Whoever is doing Shanghai’s PR deserves a gold star.
First there were the stories about how Shanghai is going to eclipse Hong Kong as a financial center and gateway for capital into China.
Now there is a report from a law firm that really ought to know better (Eversheds) suggesting that Shanghai is going to overtake London too.
According to a survey of 600 "senior business decision-makers", Shanghai will be a more important financial center than London within 10 years.
The spurious logic behind the assertion is that 91% of these "senior business decision-makers" in Shanghai are confident of the economic outlook over the next 12 months, while only 22% are confident in London.
Does this make any sense to you? People in Shanghai, who perhaps aren’t the most neutral respondents, say that over the next year they hope their businesses will grow. Therefore they are happy to make a prediction of where the business will be in a decade’s time.

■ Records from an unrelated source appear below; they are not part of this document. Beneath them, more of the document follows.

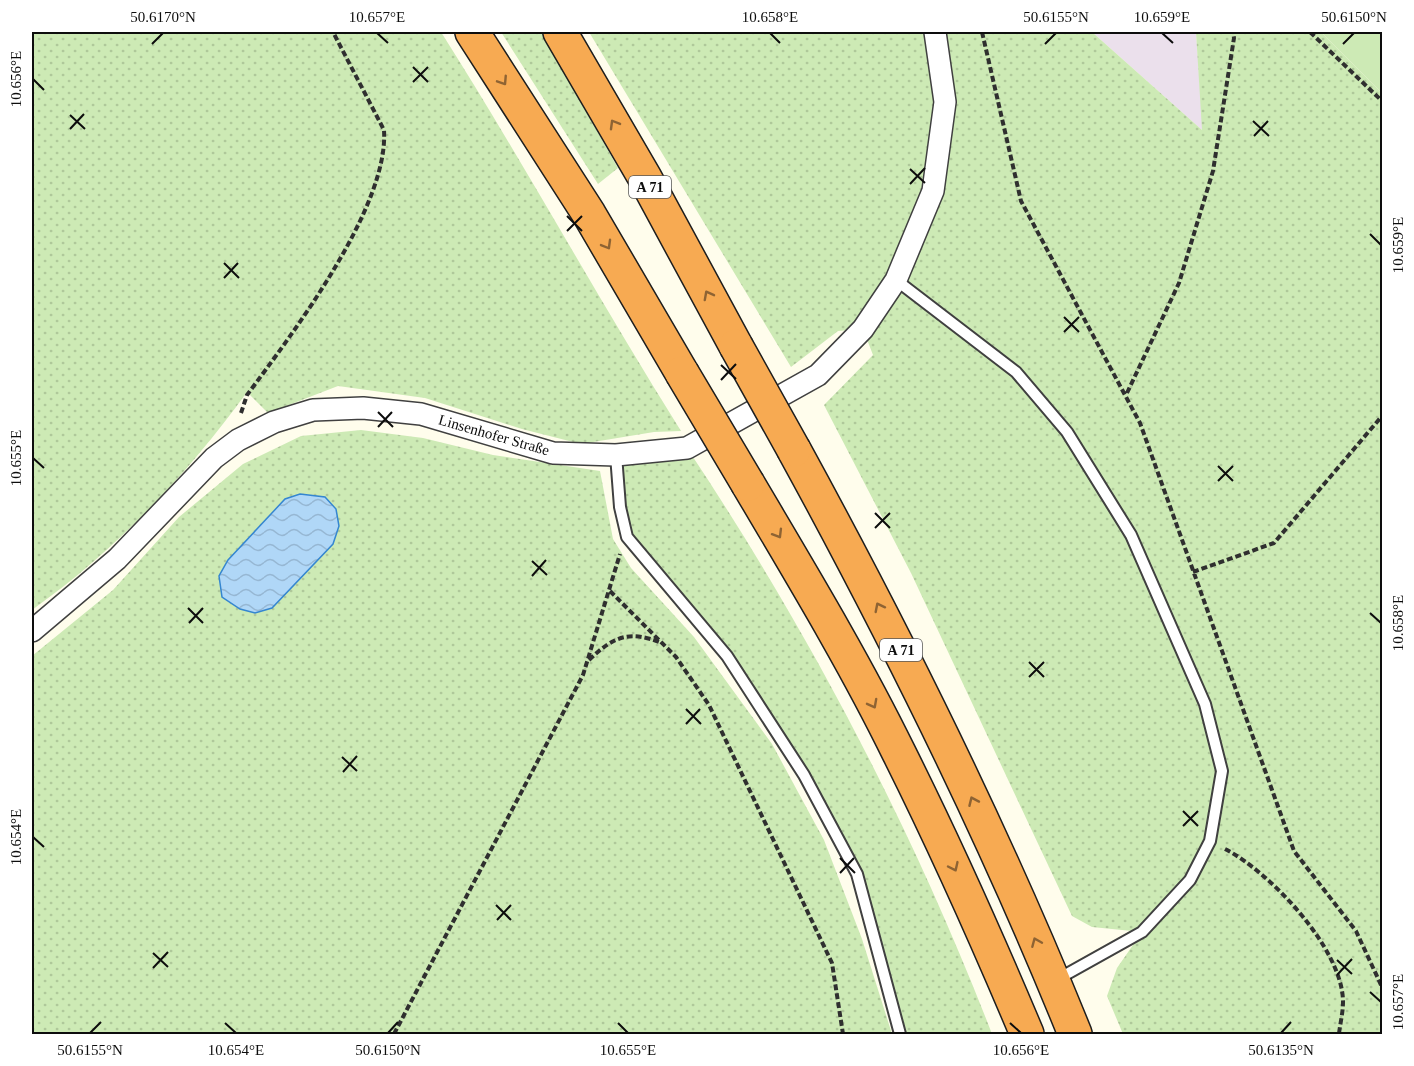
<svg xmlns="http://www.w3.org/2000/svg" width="1414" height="1066" viewBox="0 0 1414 1066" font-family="Georgia,serif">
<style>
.industrial{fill:#ebe0ec}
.grass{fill:url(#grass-dots)}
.park{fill:#cdeab5}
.water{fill:url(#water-waves);stroke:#3586d0;stroke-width:1.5}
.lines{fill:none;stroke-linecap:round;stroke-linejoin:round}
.lane-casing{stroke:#404040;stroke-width:14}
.street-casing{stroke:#404040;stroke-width:24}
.highway-casing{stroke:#1e1e1e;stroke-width:36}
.path{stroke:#2f2f2f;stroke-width:4;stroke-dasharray:6 3;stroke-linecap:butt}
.lane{stroke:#fff;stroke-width:10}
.street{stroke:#fff;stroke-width:21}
.highway{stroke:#f7aa52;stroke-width:33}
.highway-bridge-casing{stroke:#1e1e1e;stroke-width:36;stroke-linecap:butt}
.highway-bridge{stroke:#f7aa52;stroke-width:33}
.oneway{stroke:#8e6333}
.ticks{fill:none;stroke:#0d0d0d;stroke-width:2}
.labels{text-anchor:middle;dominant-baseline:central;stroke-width:6;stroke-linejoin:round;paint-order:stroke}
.shield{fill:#fff;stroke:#565656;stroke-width:1.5}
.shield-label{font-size:14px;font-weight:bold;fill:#0d0d0d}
.street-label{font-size:15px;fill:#0d0d0d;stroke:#fff}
.neatline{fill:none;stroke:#0d0d0d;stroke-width:2}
.ticks-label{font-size:15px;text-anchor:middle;fill:#0d0d0d}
</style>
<defs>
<pattern id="grass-dots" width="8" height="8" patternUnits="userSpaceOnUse" patternTransform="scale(1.5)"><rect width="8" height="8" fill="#cdeab5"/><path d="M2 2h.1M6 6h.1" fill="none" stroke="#afc89a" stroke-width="1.8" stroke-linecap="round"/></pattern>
<pattern id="water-waves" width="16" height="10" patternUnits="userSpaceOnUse" patternTransform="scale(1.5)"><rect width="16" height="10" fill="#b0d7f7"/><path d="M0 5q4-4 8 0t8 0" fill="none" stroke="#96b7d3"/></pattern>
</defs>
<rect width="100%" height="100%" fill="#fffdec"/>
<path class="industrial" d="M1092,32H1196L1203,131Z"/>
<path class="grass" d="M32,32H441C524,163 598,299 681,431L654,432L581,444L522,429L425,398L338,386L268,413L247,392C186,476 116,550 32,610Z
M501,32H541L618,168L598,184Z
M589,32H1092L1202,130L1196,32H1321L1382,93V1034H1123L1107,996L1117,968L1142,932L1092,927L1072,916L911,573L824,405L873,355L863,329L838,331L791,367Z
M361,430L423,438L493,455L600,471L613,539L631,568L694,637L772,744L824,840L862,939L892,1034H32V656L113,590L179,517L243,464L301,436Z
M687,448C809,631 913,829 992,1034H900L857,874L804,775L727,656L627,537L616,455Z"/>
<path class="park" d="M1321,32H1382V93Z"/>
<path class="water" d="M300,494L325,497L336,509L339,526L333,544L272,608L255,613L240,609L222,597L219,576L228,560L285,499Z"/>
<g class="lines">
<g class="lane-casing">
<path id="lane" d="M896,280L1016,372L1067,432L1131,535L1205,704L1222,771L1210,841L1190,880L1142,932L1056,980
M616,455L620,507L627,537L727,656L804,775L857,874L900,1034"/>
</g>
<g class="street-casing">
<path id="street" d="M32,631L117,559L214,458L238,440L274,422L313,410L363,408L421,414L553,453L616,455L687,448L818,375L863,329L896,280L933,191L945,102L935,32"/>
</g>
<g class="highway-casing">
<path id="highway" d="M472,32L589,214L682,373
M560,32L645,178L736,346
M794,450C898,640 994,833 1075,1034
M748,484C800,572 854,661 899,753C945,845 987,939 1027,1034"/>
</g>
<path class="path" d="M982,32L1021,201L1140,423L1294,851L1356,931L1382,987
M1310,32L1382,101
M1127,393L1179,283L1213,171L1234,38L1233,32
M241,413L247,395C293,333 389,207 384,130L333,32
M1193,572L1274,543L1382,416
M610,591L676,657L709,705L832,963L843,1034
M589,660C614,636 629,630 662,643
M1225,849C1270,872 1343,949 1343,1002C1343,1013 1340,1024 1339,1034
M394,1034L583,675L620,554"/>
<use href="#lane" class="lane"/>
<use href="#street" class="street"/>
<use href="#highway" class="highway"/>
<g class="highway-bridge-casing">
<path id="highway-bridge" d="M736,346L794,450
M682,373L748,484"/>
</g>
<use href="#highway-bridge" class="highway-bridge"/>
</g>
<defs><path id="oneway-chevron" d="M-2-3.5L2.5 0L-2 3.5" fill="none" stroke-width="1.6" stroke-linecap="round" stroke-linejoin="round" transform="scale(1.5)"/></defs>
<g class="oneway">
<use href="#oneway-chevron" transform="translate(503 81) rotate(57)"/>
<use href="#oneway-chevron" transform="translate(614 124) rotate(-120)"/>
<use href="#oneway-chevron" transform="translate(607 245) rotate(60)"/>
<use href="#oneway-chevron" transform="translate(708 295) rotate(-118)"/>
<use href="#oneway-chevron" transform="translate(778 534) rotate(59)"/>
<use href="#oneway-chevron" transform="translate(879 607) rotate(-117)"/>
<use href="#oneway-chevron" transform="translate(873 704) rotate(62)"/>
<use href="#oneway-chevron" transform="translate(973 801) rotate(-114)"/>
<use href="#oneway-chevron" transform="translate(954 867) rotate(65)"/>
<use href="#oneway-chevron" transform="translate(1036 942) rotate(-113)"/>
</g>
<path class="ticks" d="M377,33L388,43M770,33L780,43M1162,33L1173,43M152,44L163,33M1045,44L1056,33M1343,44L1354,33M413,67L428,82M33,79L44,90M413,82L428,67M70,115L85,129M1253,121L1269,136M70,129L84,114M1254,136L1268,121M910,169L925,183M910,184L925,168M567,216L582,231M567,231L582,216M1370,234L1381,245M224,263L239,278M224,278L238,263M1064,317L1079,332M1064,332L1079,317M721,365L736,379M721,380L736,364M378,412L393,427M378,427L392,412M33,458L44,468M1218,466L1233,481M1218,481L1233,466M875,513L890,528M875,528L890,513M532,561L547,575M532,576L546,560M188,608L203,623M1370,613L1381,623M189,623L203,608M1029,662L1044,677M1029,677L1044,662M686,709L701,724M686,724L700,709M342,757L357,771M343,772L357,756M1183,811L1198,826M1183,826L1198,811M33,837L44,847M840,858L855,873M840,873L854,858M496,905L511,920M497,920L511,905M153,953L168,967M1337,960L1352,974M153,968L168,952M1337,975L1352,959M1370,992L1381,1002M225,1023L236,1033M618,1023L628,1033M1010,1023L1021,1033M90,1033L101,1022M388,1033L398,1022M1281,1033L1291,1022"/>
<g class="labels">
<g class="shield">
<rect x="629" y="176" width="42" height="22" rx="4.5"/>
<rect x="880" y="639" width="42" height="22" rx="4.5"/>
</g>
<g class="shield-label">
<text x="650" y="187">A 71</text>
<text x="901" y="650">A 71</text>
</g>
<g class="street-label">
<text transform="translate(494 435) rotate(16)">Linsenhofer Straße</text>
</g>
</g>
<rect width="1414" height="1066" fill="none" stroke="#ffffff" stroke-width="66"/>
<rect x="33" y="33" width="1348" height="1000" class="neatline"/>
<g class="ticks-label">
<text x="163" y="22">50.6170°N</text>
<text x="377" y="22">10.657°E</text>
<text x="770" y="22">10.658°E</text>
<text x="1056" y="22">50.6155°N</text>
<text x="1162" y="22">10.659°E</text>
<text x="1354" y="22">50.6150°N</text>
<text transform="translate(16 79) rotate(-90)" y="5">10.656°E</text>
<text transform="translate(1398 245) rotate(-90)" y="5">10.659°E</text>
<text transform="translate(16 458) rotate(-90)" y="5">10.655°E</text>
<text transform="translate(1398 623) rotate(-90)" y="5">10.658°E</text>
<text transform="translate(16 837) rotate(-90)" y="5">10.654°E</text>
<text transform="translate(1398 1002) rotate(-90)" y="5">10.657°E</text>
<text x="90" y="1055">50.6155°N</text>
<text x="236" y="1055">10.654°E</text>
<text x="388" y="1055">50.6150°N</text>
<text x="628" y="1055">10.655°E</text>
<text x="1021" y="1055">10.656°E</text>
<text x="1281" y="1055">50.6135°N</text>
</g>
</svg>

It is little wonder the world is in dire economic straits if these "senior decision-makers" and their crystal balls are in charge.
Anyway, it is a good opportunity for China to bask in smugness, but let’s face it, the chances are that Shanghai will overtake neither Hong Kong or London, even by the city’s target of 2020.
Let’s just consider what will have to happen first: China will have to abolish capital controls and float the yuan freely. China will have to redraw the rules governing its capital markets and open them up to foreign investment fully. Chinese companies will have to become transparent and accountable. Corruption will have to be fully tackled. Government interference will have to be reduced to a minimum.
And, above all, the world’s most talented financiers will have to decide they want to live in an unstable and politically-repressive country filled with pollution, comparatively worse education and healthcare, high personal taxation and, ahem, few English-speakers.
The endless hyping of Shanghai as a financial centre is a great bandwagon, and I’m all for the city setting ambitious targets, but "senior decision-makers" should understand the city’s development is not just about skyscrapers and impressing people with its "dynamism".